____ PROVIDED TEXT

Indian film director

Sanjay Amar (born 18 February 1979) is an Indian film director, lyricist, writer and producer known for his works in Indian cinema. In 2012, he made his directorial debut with the film Future to Bright Hai Ji. He turned producer in the same year with the film Identity Card.

==Early life and career==
After completing his bachelor's degree from Jammu University, Amar started his career in television production. He wrote, directed, and produced his first television documentary series for Doordarshan Srinagar in 2004. This was followed by his first fiction telefilm for Doordarshan Jammu in the Dogri language as a writer, director, and producer the next year. He then started making commercials, short films, and documentaries for Doordarshan and the J&K Government, eventually shifting his base to Mumbai in 2007. In 2009, Amar expanded his horizons internationally, working for the Dubai-based animation studio Arabic Broadcast Content (ABC), on the animated film Bo Mamo. He is the founder of Amar Chand Motion Pictures, under which he has been producing content-oriented films.

________

## ACTION ITEM A
Using the text on Sanjay Amar, answer the following:
(i) In which year did Amar make his directorial debut, and with what film?
(ii) From which university did he complete his bachelor's degree?
(iii) To which city did he shift his base in 2007?
## ACTION ITEM B
Repeat word for word the part of the Sanjay Amar text from "Sanjay Amar (born" to "film Identity Card.".

____ DATA FOR ANALYSIS

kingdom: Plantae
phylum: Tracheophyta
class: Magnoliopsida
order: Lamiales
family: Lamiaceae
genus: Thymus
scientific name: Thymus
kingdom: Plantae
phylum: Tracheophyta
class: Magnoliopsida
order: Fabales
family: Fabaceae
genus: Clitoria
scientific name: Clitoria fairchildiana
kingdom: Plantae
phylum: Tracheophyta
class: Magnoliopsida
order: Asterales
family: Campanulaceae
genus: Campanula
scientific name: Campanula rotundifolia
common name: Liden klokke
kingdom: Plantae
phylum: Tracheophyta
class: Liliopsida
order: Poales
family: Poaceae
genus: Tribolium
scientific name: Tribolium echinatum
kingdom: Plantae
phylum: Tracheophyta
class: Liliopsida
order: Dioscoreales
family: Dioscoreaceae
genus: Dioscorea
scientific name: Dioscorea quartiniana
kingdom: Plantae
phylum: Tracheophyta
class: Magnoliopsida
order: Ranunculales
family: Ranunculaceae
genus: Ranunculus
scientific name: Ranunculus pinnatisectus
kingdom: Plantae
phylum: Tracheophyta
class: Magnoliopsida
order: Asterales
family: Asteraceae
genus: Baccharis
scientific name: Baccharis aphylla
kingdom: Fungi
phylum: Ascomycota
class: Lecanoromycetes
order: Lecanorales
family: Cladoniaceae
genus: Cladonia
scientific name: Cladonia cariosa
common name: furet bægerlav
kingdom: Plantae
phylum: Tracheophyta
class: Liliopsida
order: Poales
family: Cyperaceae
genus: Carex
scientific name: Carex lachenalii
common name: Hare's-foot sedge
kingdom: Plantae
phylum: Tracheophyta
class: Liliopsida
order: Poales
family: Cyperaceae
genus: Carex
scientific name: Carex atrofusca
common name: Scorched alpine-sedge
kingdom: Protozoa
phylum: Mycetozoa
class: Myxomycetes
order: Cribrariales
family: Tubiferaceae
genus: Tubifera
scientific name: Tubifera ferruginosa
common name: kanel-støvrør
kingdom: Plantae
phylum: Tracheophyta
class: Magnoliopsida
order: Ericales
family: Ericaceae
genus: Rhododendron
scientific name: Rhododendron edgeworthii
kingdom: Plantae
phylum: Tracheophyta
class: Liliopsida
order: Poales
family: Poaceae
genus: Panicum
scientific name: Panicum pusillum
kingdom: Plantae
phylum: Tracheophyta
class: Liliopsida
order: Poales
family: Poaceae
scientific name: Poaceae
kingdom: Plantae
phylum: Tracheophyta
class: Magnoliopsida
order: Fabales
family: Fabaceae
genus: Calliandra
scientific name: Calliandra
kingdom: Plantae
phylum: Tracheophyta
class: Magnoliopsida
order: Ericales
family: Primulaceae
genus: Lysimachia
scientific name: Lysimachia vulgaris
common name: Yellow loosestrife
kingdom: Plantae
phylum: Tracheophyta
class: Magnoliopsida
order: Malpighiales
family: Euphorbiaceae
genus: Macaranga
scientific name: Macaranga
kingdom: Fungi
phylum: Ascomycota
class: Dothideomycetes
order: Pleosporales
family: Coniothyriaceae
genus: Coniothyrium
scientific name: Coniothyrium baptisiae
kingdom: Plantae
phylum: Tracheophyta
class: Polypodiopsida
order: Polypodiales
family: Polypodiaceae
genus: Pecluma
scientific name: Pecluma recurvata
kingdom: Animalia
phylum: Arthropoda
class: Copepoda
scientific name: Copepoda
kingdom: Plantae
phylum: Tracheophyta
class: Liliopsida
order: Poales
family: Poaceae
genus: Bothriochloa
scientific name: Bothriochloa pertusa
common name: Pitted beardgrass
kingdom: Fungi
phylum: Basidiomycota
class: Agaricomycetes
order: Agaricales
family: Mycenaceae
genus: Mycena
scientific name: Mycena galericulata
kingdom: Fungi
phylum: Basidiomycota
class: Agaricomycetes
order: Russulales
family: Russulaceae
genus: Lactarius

________

## OUTPUT A
(i) 2012, with the film Future to Bright Hai Ji.
(ii) Jammu University.
(iii) Mumbai.

## OUTPUT B
Sanjay Amar (born 18 February 1979) is an Indian film director, lyricist, writer and producer known for his works in Indian cinema. In 2012, he made his directorial debut with the film Future to Bright Hai Ji. He turned producer in the same year with the film Identity Card.